# Need Tax person around Puerto Vallarta area



## surfrider (Oct 4, 2011)

I have got to find an tax person for my US taxes (state and federal) by next month according to the paperwork that I have just now received from the states. Does anyone have a recommendation for someone who knows tax expat/ us state and fed. laws??? In Puerto Vallarta would be great but in Lakeside or Gruad. would be fine.


----------



## RVGRINGO (May 16, 2007)

Have you tried Turbotax online? It always worked for us and is easy to use, covering all situations easily.


----------



## sparks (Jun 17, 2007)

Turbotax kept piling on the charges for me ... ending up costing more than I would pay a person up north. I've used TaxAct for free the last two years. It's listed on the IRS site.

3 income sources and a small business is costly with TurboTax. My State has no income tax


----------



## Tucson (Oct 30, 2010)

surfrider said:


> I have got to find an tax person for my US taxes (state and federal) by next month according to the paperwork that I have just now received from the states. Does anyone have a recommendation for someone who knows tax expat/ us state and fed. laws??? In Puerto Vallarta would be great but in Lakeside or Gruad. would be fine.

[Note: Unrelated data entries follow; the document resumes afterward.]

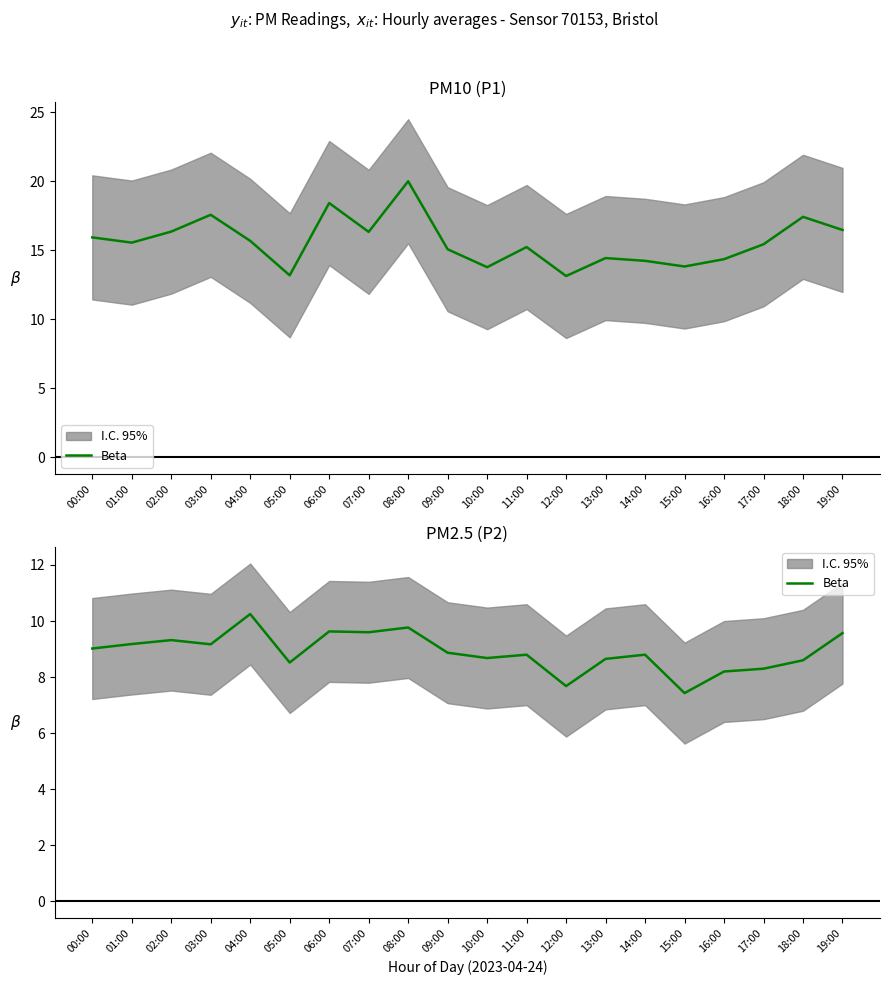

What position from the left is 14:00?

15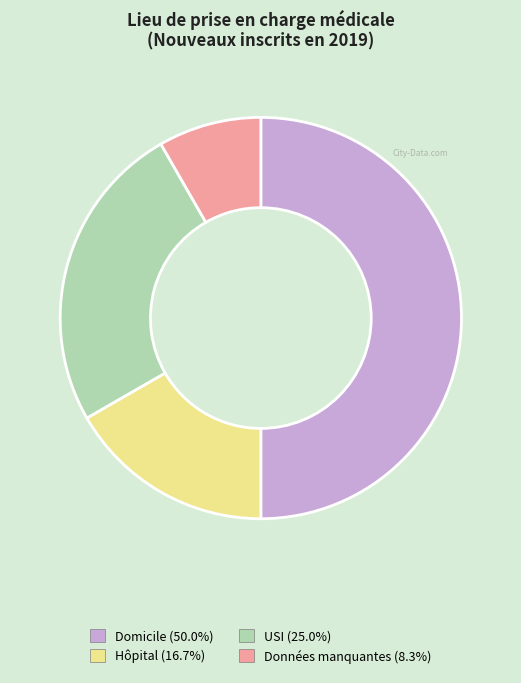

Which has a higher value, Données manquantes or Domicile?

Domicile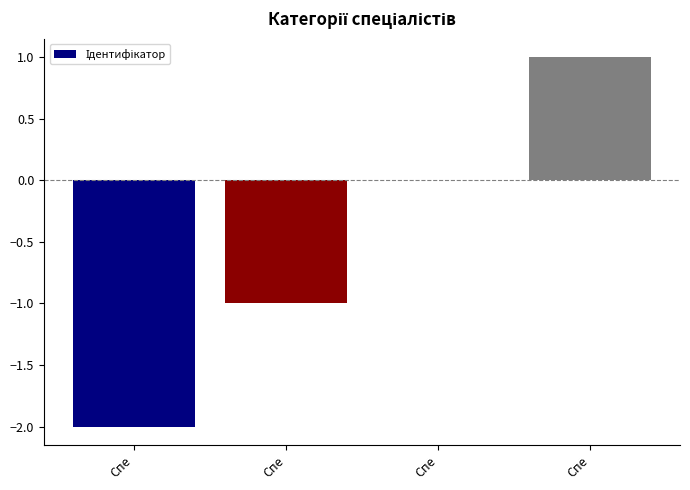

How many distinct data groups are displayed?

1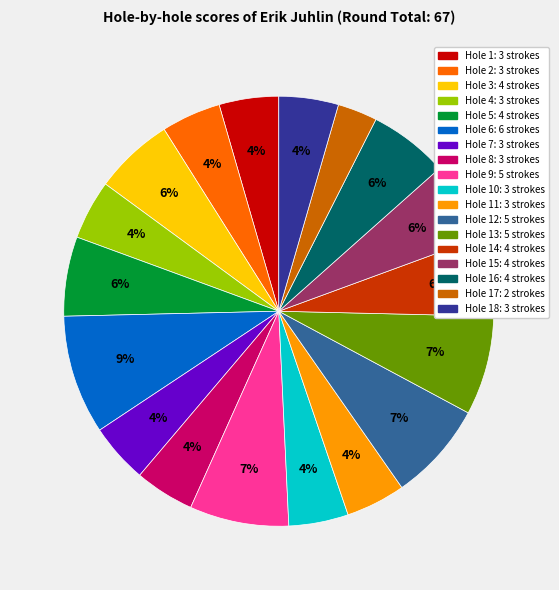

How many slices are in this pie chart?

18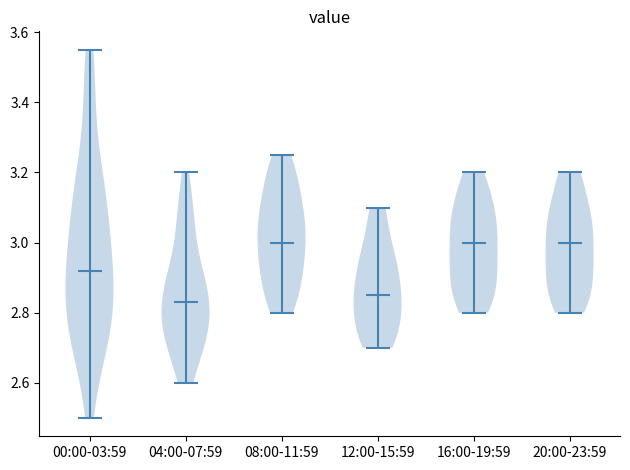

Where does the median line of the violin for 12:00-15:59 sit on the y-axis? The values are not printed on the chart, so give them approximately, as read against the axis.

2.86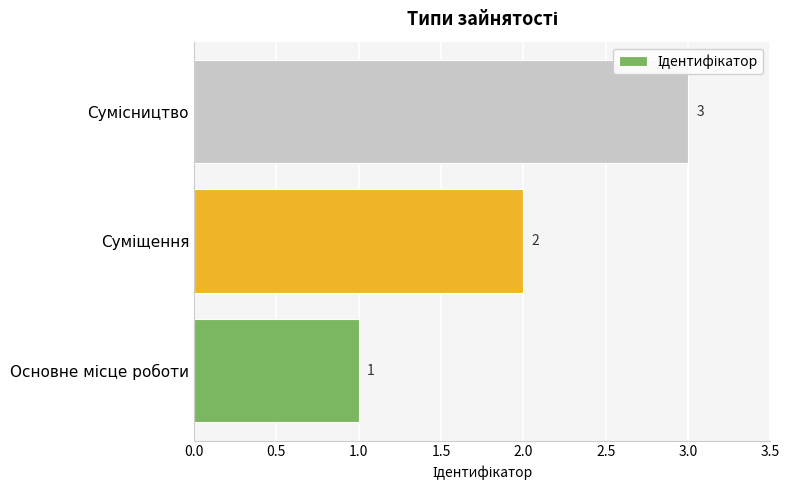

What is the sum of all values?

6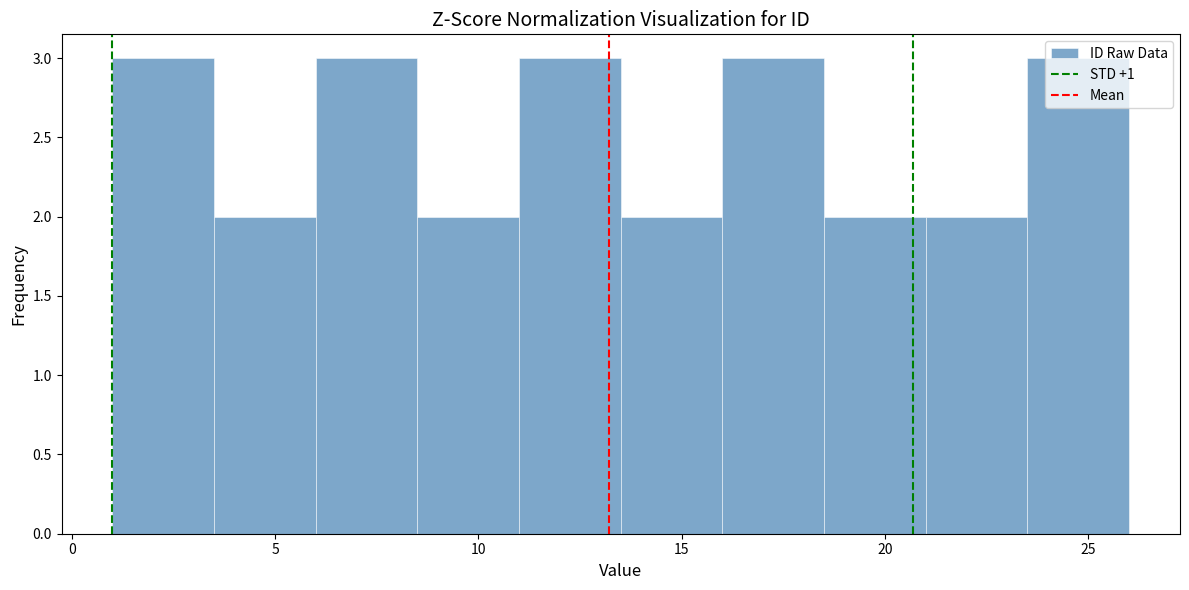

Reading left to right, list every bar in this chart as the range it spans on the x-axis followed by its height. The values are not printed on the chart, so give them approximately, as read against the axis.

1.0 to 3.5: 3
3.5 to 6.0: 2
6.0 to 8.5: 3
8.5 to 11.0: 2
11.0 to 13.5: 3
13.5 to 16.0: 2
16.0 to 18.5: 3
18.5 to 21.0: 2
21.0 to 23.5: 2
23.5 to 26.0: 3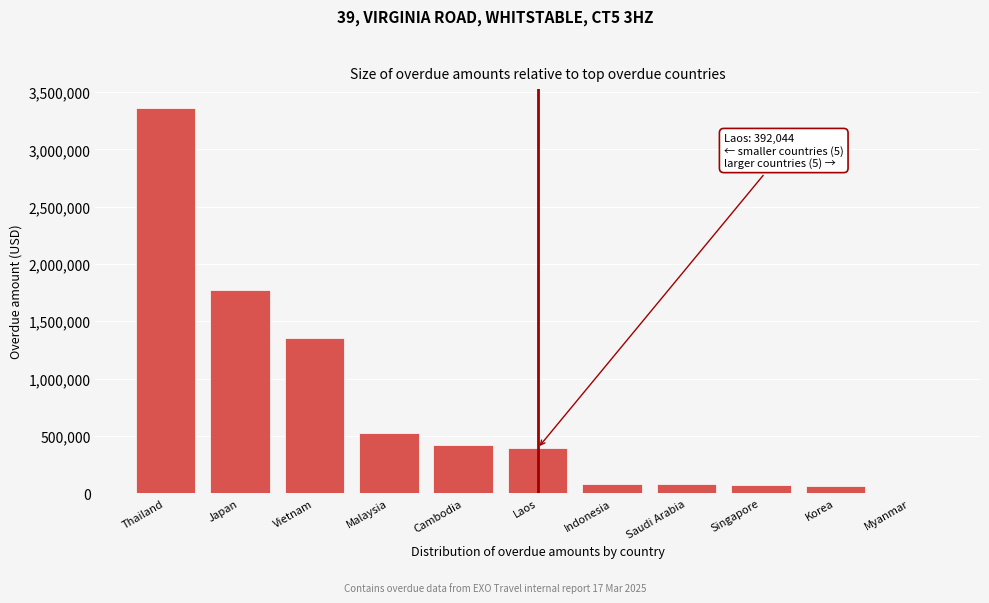

What is the sum of the values at Cambodia and Singapore?

498192.1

We use a San Francisco, California CPA for our taxes (we live in AZ); his name is John Dillinger. He is an expert in international taxes. You could google for him and then check out his website. We've been very happy with him. We do everything by e-mail, regular mail, and phone calls.


----------



## surfrider (Oct 4, 2011)

Tucson said:


> We use a San Francisco, California CPA for our taxes (we live in AZ); his name is John Dillinger. He is an expert in international taxes. You could google for him and then check out his website. We've been very happy with him. We do everything by e-mail, regular mail, and phone calls.


thanks I will look into his site.


----------



## surfrider (Oct 4, 2011)

Tucson said:


> We use a San Francisco, California CPA for our taxes (we live in AZ); his name is John Dillinger. He is an expert in international taxes. You could google for him and then check out his website. We've been very happy with him. We do everything by e-mail, regular mail, and phone calls.


you are not kidding about the name>???


----------